Country radio may not show much love for classic old timers such as Billy Joe Shaver, but thankfully younger guns like Todd Snider have no such reservations. It was Snider’s encouragement that got the 75 year old Shaver to record his first album of original music in six years. Other aging (or in Shaver’s more colorful terminology, “long in the tooth”) peers/legends like Willie Nelson, Leon Russell and Tony Joe White also make appearances for a short but terrific ten track set that captures the notoriously crusty Shaver in fine, tough form.
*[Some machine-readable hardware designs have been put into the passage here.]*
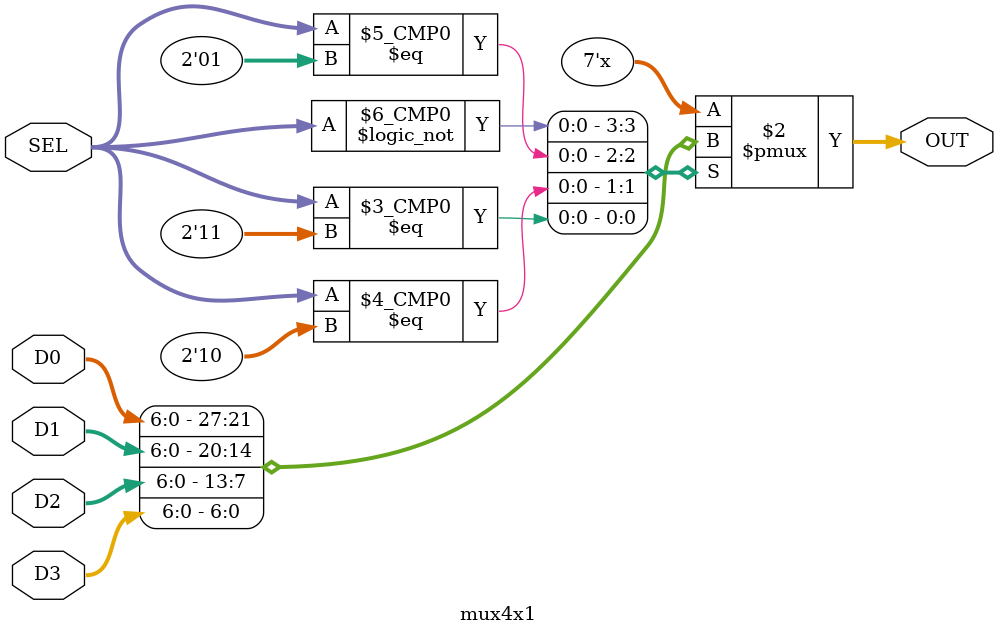
<source format=v>
/*------------------------------------------------------------------------
 * Arquivo   : mux4x1.v
 * Projeto   : Jogo do Desafio da Memoria
 *------------------------------------------------------------------------
 * Descricao : multiplexador 4x1
 *
 * adaptado a partir do codigo my_4t1_mux.vhd do livro "Free Range VHDL"
 *
 * exemplo de uso: ver testbench mux4x1_tb.v
 *------------------------------------------------------------------------
 * Revisoes  :
 *     Data        Versao  Autor             Descricao
 *     15/02/2024  1.0     Edson Midorikawa  criacao
 *     31/01/2025  1.1     Edson Midorikawa  revisao
 *------------------------------------------------------------------------
 */

module mux4x1 #(
    parameter N = 7
) (
    input [N-1:0] D0,
    input [N-1:0] D1,
    input [N-1:0] D2,
    input [N-1:0] D3,
    input [1:0] SEL,
    output reg [N-1:0] OUT
);

always @(*) begin
    case (SEL)
        2'b00:    OUT = D0;
        2'b01:    OUT = D1;
        2'b10:    OUT = D2;
        2'b11:    OUT = D3;
        default: OUT = {N{1'b0}};
    endcase
end

endmodule

</source>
Perhaps not surprisingly, the subject of getting older is seldom far from his thoughts. That’s not just in the unexpectedly funky title track, but also the opening mid-tempo swamp rocker “Hard To Be An Outlaw,” with Shaver and fellow journeyman country music desperado Nelson trading verses as they weigh in on how difficult it is to continue making music in an industry that has discarded them for younger faces. Shaver has a sense of humor about it, as he shows in “Checkers And Chess,” where those games distinguish the rich men playing chess from the workers grinding out careers playing checkers. It’s simplistic but effective and delivered with a sly wink that’s the definition of Shaver’s unpretentious approach.

Shaver’s deep, dusky, rugged voice is perfectly suited for this material, whether in melancholy love songs such as “I’ll Love You As Much As I Can” and “I’m In Love” or the charming Tex-Mex of “American Me” and the old time saloon stomp “Last Call For Alcohol.”

This is pure, non-commercial country, the way Shaver has always played it, performed with grit and grace from one of the genre’s most under-appreciated yet veteran artists who, to borrow a quote from Dylan Thomas, is clearly “not going gently into that good night.”